I have a collection of snow globes. There are about 25-30, I think. Some have music, some have movement, some have glitter and glamour. All sparkle with imitation, self-contained snow, gently adrift inside. They are loved and lovely treasures. Their display in our home throughout December and January helps me smile as I shake them with abandon, one each day. Bliss!
The collection began when my mother unearthed the one she’d given me at age 8: a Rudolph with his red nose. She brought it with her when she came to visit us in our new home in December 1979. We’d recently moved from the Indiana homeplace to sunny California. I missed the romance of new fallen snow and I missed my family. She gave me the snow globe with a smile and a hug, her flourishes of every encounter.
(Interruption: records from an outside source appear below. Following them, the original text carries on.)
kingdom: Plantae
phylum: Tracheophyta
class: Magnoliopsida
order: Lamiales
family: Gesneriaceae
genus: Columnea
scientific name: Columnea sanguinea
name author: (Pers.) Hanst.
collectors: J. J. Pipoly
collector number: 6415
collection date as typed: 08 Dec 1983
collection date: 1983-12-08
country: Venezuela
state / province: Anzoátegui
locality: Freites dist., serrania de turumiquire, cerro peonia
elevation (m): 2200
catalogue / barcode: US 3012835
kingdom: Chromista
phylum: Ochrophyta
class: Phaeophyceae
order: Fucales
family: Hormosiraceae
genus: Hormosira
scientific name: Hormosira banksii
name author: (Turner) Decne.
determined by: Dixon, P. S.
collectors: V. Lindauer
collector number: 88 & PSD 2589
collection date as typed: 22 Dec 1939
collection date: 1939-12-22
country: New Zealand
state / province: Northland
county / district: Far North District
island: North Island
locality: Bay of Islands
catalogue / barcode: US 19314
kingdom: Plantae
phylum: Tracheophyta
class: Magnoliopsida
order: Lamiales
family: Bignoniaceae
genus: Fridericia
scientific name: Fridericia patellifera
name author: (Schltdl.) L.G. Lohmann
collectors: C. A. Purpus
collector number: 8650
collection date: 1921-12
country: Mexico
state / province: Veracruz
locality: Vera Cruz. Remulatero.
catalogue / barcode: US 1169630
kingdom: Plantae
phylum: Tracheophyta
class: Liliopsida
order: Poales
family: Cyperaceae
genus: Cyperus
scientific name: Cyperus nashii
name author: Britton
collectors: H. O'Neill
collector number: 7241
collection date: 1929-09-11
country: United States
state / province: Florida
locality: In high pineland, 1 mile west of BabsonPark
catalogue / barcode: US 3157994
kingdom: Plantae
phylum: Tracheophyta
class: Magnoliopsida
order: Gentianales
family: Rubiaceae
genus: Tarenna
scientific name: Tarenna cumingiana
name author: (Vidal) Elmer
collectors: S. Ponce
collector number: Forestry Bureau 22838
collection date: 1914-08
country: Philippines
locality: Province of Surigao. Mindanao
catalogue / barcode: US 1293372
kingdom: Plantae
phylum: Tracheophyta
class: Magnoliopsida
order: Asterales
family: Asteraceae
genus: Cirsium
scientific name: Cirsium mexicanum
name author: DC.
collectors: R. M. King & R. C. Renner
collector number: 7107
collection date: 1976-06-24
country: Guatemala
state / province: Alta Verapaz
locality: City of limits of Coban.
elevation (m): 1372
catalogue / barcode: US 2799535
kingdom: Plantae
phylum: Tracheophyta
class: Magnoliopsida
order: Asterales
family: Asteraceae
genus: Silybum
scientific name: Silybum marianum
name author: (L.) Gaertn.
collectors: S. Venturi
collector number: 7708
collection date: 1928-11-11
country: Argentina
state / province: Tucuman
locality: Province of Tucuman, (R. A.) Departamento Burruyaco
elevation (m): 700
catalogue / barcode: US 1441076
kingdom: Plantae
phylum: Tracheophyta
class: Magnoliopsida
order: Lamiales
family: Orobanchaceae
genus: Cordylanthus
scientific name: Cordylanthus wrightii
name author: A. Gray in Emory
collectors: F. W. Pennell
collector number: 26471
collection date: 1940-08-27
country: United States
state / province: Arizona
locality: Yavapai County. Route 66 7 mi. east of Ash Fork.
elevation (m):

I began in earnest after receiving my Rudolph, adding a new one to commemorate one of the amazing experiences that I’d had that year: seeing Lion King on Broadway,our home remodel, a Christmas trip to Paris, marathon cookie baking. It was reminiscence, potent yet contained – snow without the chilled air that covered up delight when the white fluffy stuff swamped the yards, streets, and mall parking lots.
I recalled that plump-flaked, fluffy snowfall was always filled with such potential, but the reality, grayed by cinders to make the streets passable under gray skies and naked trees was sensory numbing and made everybody grumble. Not to mention that all people outside their warm homes were swaddled beyond recognition to endure an outing through the shoveled-up muck. Grumble, grumble, grumble.
Yeah, I am over it. I now relish the red of Liquid Amber trees, stately, well-shaped trees shedding their leaves upon carpets of green grass, sprinkled and manicured in robust California sunshine. Family and friends who live in snow country come to visit with us often to escape the very real dreariness of snow.